Kick-Start Your Bread Making With Sourdough Starter

POPSUGAR Photography / Sara Yoo

What if you could simply conjure ingredients out of thin air? It sounds like something out of a Star Trek episode, but it’s absolutely possible in one instance: sourdough bread. This tangy, fluffy bread gets its start as a simple fermented flour and water mixture that pulls its yeast fungi straight from the air! While you can certainly bake delicious bread using the dry active yeast that comes in sealed packets, fermenting your own sourdough starter at home will give your loaf a distinct flavor from, say, a baker in Maryland or North Dakota, thanks to the yeast organisms indigenous to your area.

Yeast and its naturally forming bacterial friend lactobacillus also help to keep out the bad stuff that causes food to rot. As long as you regularly “feed” your starter mixture, you can leave it out on the counter without fear of poisoning bread fans. And while it makes a fine loaf, don’t be afraid to try it out in pancakes, pizza crust, biscuits, cakes, and other baked goods. That sour flavor that develops from the starter’s lactic acid makes everything taste delicious!

Though cultivating your own culture sounds like a mad scientist’s experiment, this petri dish will only take 10 minutes out of your day – while yielding a bounty of baking options. So read on for this simply sour recipe.

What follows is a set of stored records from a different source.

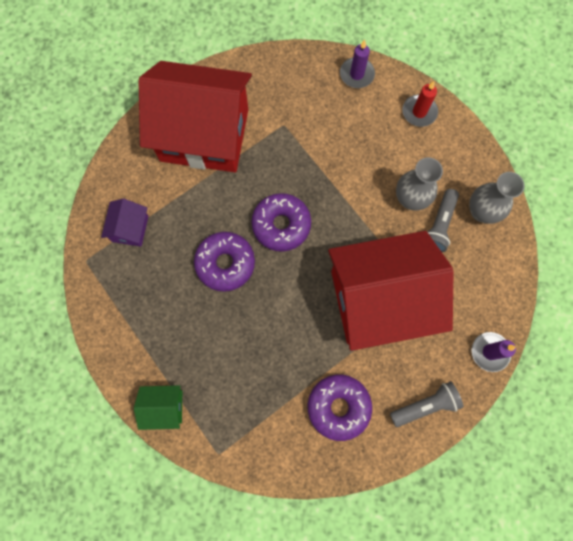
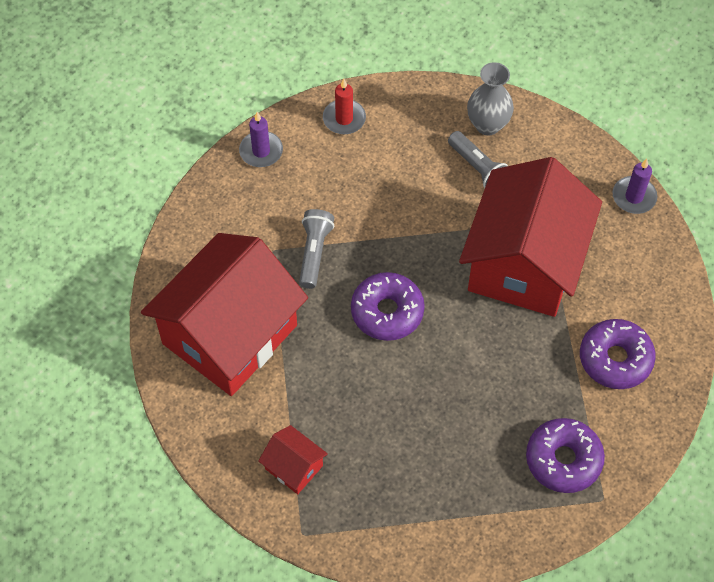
camera: 60 degrees left, 15 degrees down
(130, 229) = (294, 467): purple house -> red house
(164, 406) = (522, 529): green house -> none
(225, 263) = (397, 388): purple donut -> purple donut (563, 460)
(410, 199) = (434, 178): grey vase -> none
(425, 405) = (655, 280): grey flashlight -> grey flashlight (314, 253)

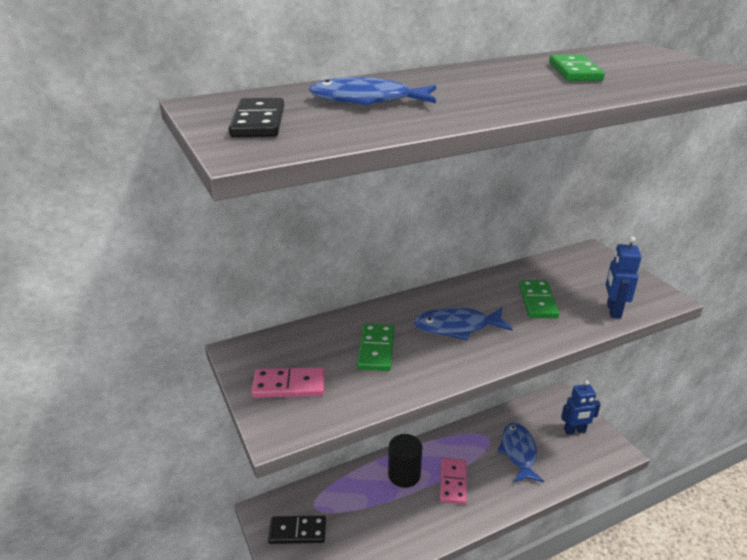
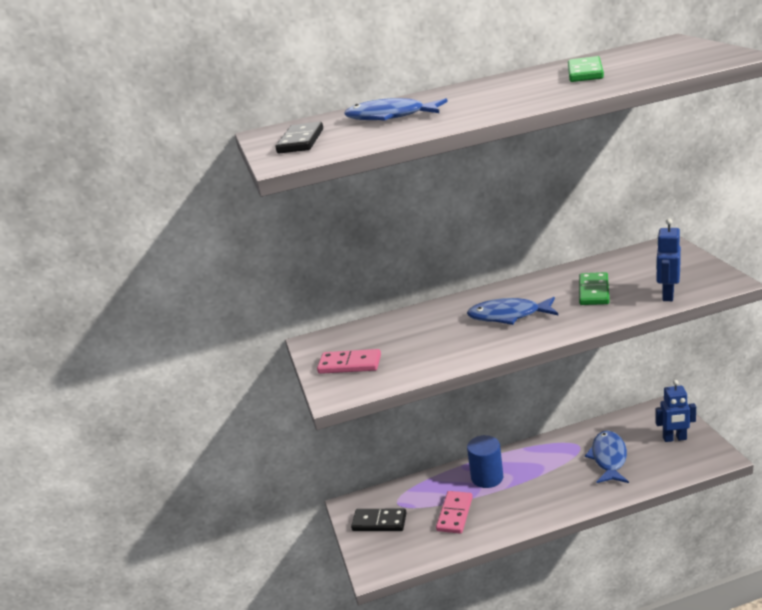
camera: 15 degrees right, 5 degrees down
(376, 349) = (430, 336): green domino -> none
(404, 474) = (487, 477): black cylinder -> blue cylinder
(453, 482) = (535, 484): pink domino -> pink domino (455, 514)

Related: 4 Easy Yeast Substitutes For Making Bread

Sourdough Starter

Adapted from D.I.Y. Delicious by Vanessa Barrington

Notes

You can use bread flour, wheat flour, white flour, or a mixture of the three for this starter recipe. Wheat apparently ferments more efficiently, but I used all bread flour, and my starter turned out wonderfully.

Ingredients

  1. Roughly 3 1/2 cups flour (see note above)
    Roughly 3 1/2 cups warm water

Directions

  1. Begin with 1/2 cup warm water and 1/2 cup flour. Mix well in a glass bowl, then cover with a tea towel fastened with a rubber band. Leave it out at room temperature.
  2. Check on the starter after 24 hours. It should be forming bubbles and have a fermented (but not rotten!) aroma. Discard about half of the mixture, then add another 1/2 cup water and 1/2 cup flour, cover, and let sit. If it has gone bad, throw out the entire batch and start again.
  3. Repeat the feeding process (discard half and add another 1/2 cup each water and flour) for about a week. Once it has a nice beerlike smell to it, it’s ready to use. The starter can be stored in the refrigerator for a couple of weeks, but bring it back to room temperature overnight and feed it again before using.